__Extrait cité__.
Les survivants de Saint-Boniface, groupés en l’Association de l’Union nationale métisse, l’ont rappelé dans une adresse, lue par leur président, le digne M. Guillaume Charette, à S. G. Mgr Béliveau, le 25 juillet 1918, en la célébration du centenaire de l’arrivée de Mgr Provencher, à la Rivière-Rouge :


Fondés au sein de la barbarie, les premiers foyers des Bois-Brûlés (métis français) nourrissaient pourtant une tradition, celle de la patrie légendaire de leurs pères. Exilés pour la plupart sans retour, ils ne manquaient jamais d’évoquer, dans leurs courses et sous le wigwam familial, la pensée du toit paternel, de parler du pays lointain et mystérieux, et de nourrir l’espoir que leurs enfants prieraient un jour le Dieu qu’eux-mêmes avaient appris à invoquer dans leur enfance… Ils avaient conservé l’héritage des enseignements reçus sur les genoux de leurs mères, là-bas, sur les bords enchanteurs du majestueux Saint-Laurent, berceau de la Nouvelle-France… Fidèles à la mission reçue sur la terre laurentienne, ces avant-coureurs apostoliques ont, à leur insu, préparé les voies de la Providence, et les prêtres vont trouver en eux, ainsi qu’en leurs enfants, les Métis, des guides sûrs et fidèles au milieu des dangers de toutes sortes et au sein des tribus souvent hostiles, qui se partagent les déserts de l’Ouest… De descendance française et catholiques, nous devenions les auxiliaires attitrés des missionnaires, avec la charge et l’honneur de perpétuer ici la mission de nos pères canadiens…


Canadiens et métis furent bien, en effet, les auxiliaires du missionnaire, après avoir été ses précurseurs, dans l’établissement de l’Évangile. Ils furent ses guides dans les mystères de la prairie et de la forêt. Ils furent ses maîtres dans les langues sauvages. Ils furent parfois les sauveurs de sa vie. À chaque pas, depuis l’origine jusqu’à nos jours, l’histoire des missions du Nord-Ouest, du Nord et de l’Extrême-Nord retrouve leurs traces vives dans les chemins de la foi comme dans les chemins de neige.

__Données fournies__.
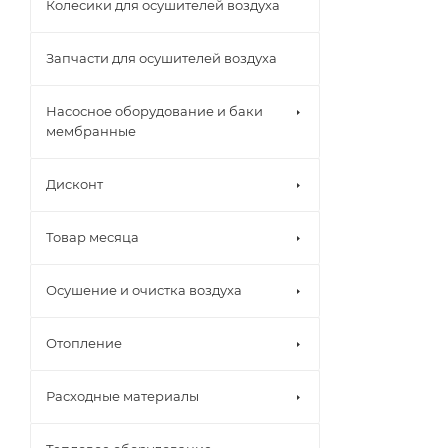
Колесики для осушителей воздуха
Запчасти для осушителей воздуха
Насосное оборудование и баки
мембранные
Дисконт
Товар месяца
Осушение и очистка воздуха
Отопление
Расходные материалы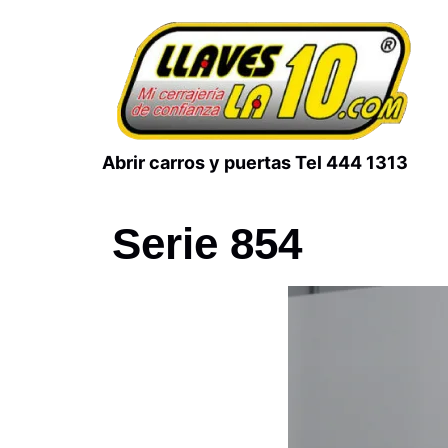
Abrir carros y puertas Tel 444 1313
Serie 854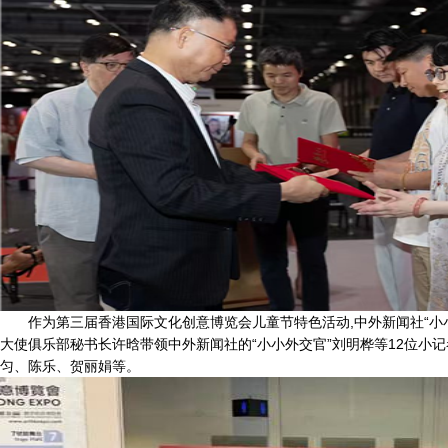
作为第三届香港国际文化创意博览会儿童节特色活动,中外新闻社“小
大使俱乐部秘书长许晗带领中外新闻社的“小小外交官”刘明桦等12位小
匀、陈乐、贺丽娟等。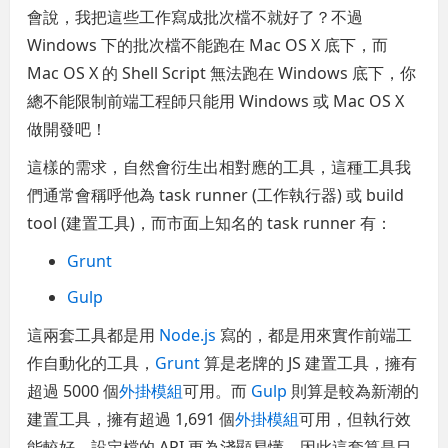
會說，我把這些工作寫成批次檔不就好了？不過
Windows 下的批次檔不能跑在 Mac OS X 底下，而
Mac OS X 的 Shell Script 無法跑在 Windows 底下，你
總不能限制前端工程師只能用 Windows 或 Mac OS X
做開發吧！
這樣的需求，自然會衍生出相對應的工具，這種工具我
們通常會稱呼他為 task runner (工作執行器) 或 build
tool (建置工具)，而市面上知名的 task runner 有：
Grunt
Gulp
這兩套工具都是用
Node.js
寫的，都是用來實作前端工
作自動化的工具，
Grunt
算是老牌的 JS 建置工具，擁有
超過 5000 個
外掛模組
可用。而
Gulp
則算是較為新潮的
建置工具，擁有超過 1,691 個
外掛模組
可用，但執行效
能較好，設定檔的 API 更為淺顯易懂，因此這套算是目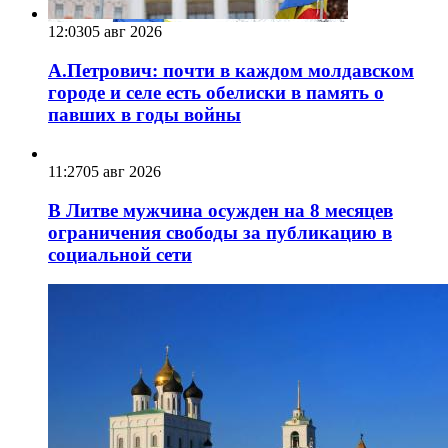
12:03
05 авг 2026
А.Петрович: почти в каждом молдавском
городе и селе есть обелиски в память о
павших в годы войны
11:27
05 авг 2026
В Литве мужчина осужден на 8 месяцев
ограничения свободы за публикацию в
социальной сети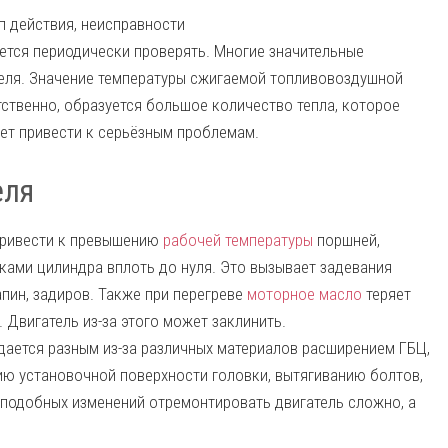
п действия, неисправности
ется периодически проверять. Многие значительные
теля. Значение температуры сжигаемой топливовоздушной
тственно, образуется большое количество тепла, которое
жет привести к серьёзным проблемам.
еля
привести к превышению
рабочей температуры
поршней,
ками цилиндра вплоть до нуля. Это вызывает задевания
пин, задиров. Также при перегреве
моторное масло
теряет
 Двигатель из-за этого может заклинить.
дается разным из-за различных материалов расширением ГБЦ,
нию установочной поверхности головки, вытягиванию болтов,
 подобных изменений отремонтировать двигатель сложно, а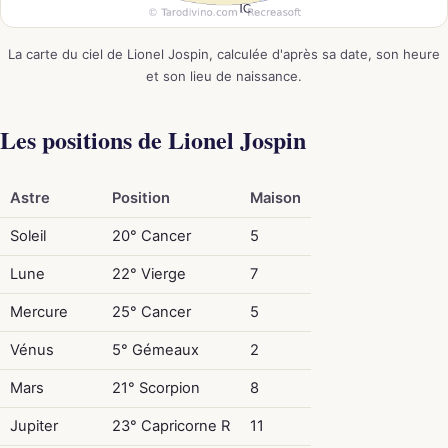
La carte du ciel de Lionel Jospin, calculée d'après sa date, son heure
et son lieu de naissance.
Les positions de Lionel Jospin
Astre
Position
Maison
Soleil
20° Cancer
5
Lune
22° Vierge
7
Mercure
25° Cancer
5
Vénus
5° Gémeaux
2
Mars
21° Scorpion
8
Jupiter
23° Capricorne R
11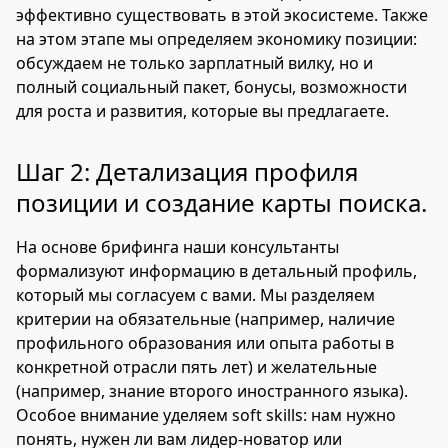
эффективно существовать в этой экосистеме. Также
на этом этапе мы определяем экономику позиции:
обсуждаем не только зарплатный вилку, но и
полный социальный пакет, бонусы, возможности
для роста и развития, которые вы предлагаете.
Шаг 2: Детализация профиля
позиции и создание карты поиска.
На основе брифинга наши консультанты
формализуют информацию в детальный профиль,
который мы согласуем с вами. Мы разделяем
критерии на обязательные (например, наличие
профильного образования или опыта работы в
конкретной отрасли пять лет) и желательные
(например, знание второго иностранного языка).
Особое внимание уделяем soft skills: нам нужно
понять, нужен ли вам лидер-новатор или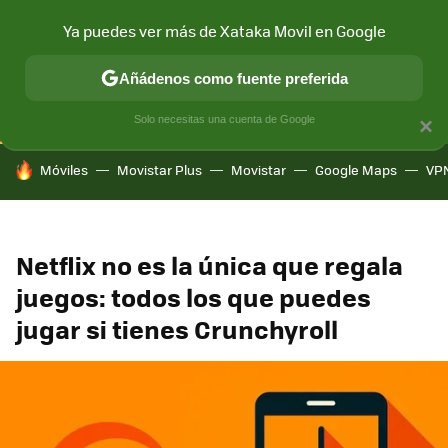
Ya puedes ver más de Xataka Movil en Google
CONECTIVIDAD
MÓVIL Y SOCIEDAD
APLICACIONES
COM
Añádenos como fuente preferida
Solo necesitas una cuenta de Google
×
HOY SE HABLA DE
Móviles
Movistar Plus
Movistar
Google Maps
VP
Netflix no es la única que regala
juegos: todos los que puedes
jugar si tienes Crunchyroll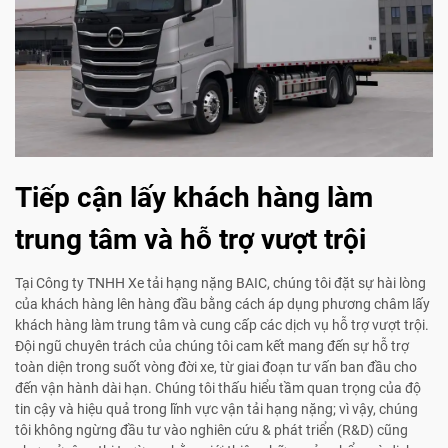
Tiếp cận lấy khách hàng làm
trung tâm và hỗ trợ vượt trội
Tại Công ty TNHH Xe tải hạng nặng BAIC, chúng tôi đặt sự hài lòng
của khách hàng lên hàng đầu bằng cách áp dụng phương châm lấy
khách hàng làm trung tâm và cung cấp các dịch vụ hỗ trợ vượt trội.
Đội ngũ chuyên trách của chúng tôi cam kết mang đến sự hỗ trợ
toàn diện trong suốt vòng đời xe, từ giai đoạn tư vấn ban đầu cho
đến vận hành dài hạn. Chúng tôi thấu hiểu tầm quan trọng của độ
tin cậy và hiệu quả trong lĩnh vực vận tải hạng nặng; vì vậy, chúng
tôi không ngừng đầu tư vào nghiên cứu & phát triển (R&D) cũng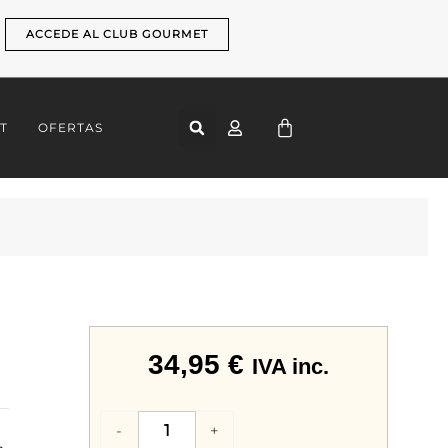
ACCEDE AL CLUB GOURMET
CART
T
OFERTAS
34,95
€
IVA inc.
Decantador
-
+
de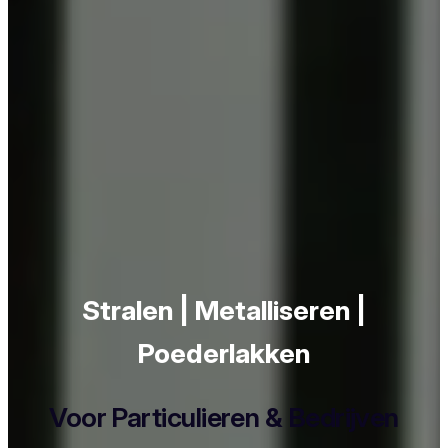
Stralen | Metalliseren |
Poederlakken
Voor Particulieren & Bedrijven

__Problème à résoudre__.
Répondre aux questions suivantes à partir de l'extrait sur les Métis de Saint-Boniface :
1. Qui a lu l'adresse de l'Association de l'Union nationale métisse, et à qui était-elle adressée ?
2. Selon l'adresse, sur les bords de quel fleuve les Bois-Brûlés avaient-ils reçu les enseignements de leurs mères ?
3. Dans le dernier paragraphe, en quoi Canadiens et métis furent-ils les maîtres du missionnaire ?

__Réponse__.
1. M. Guillaume Charette, président de l'association, l'a lue à S. G. Mgr Béliveau.
2. Le Saint-Laurent.
3. Dans les langues sauvages.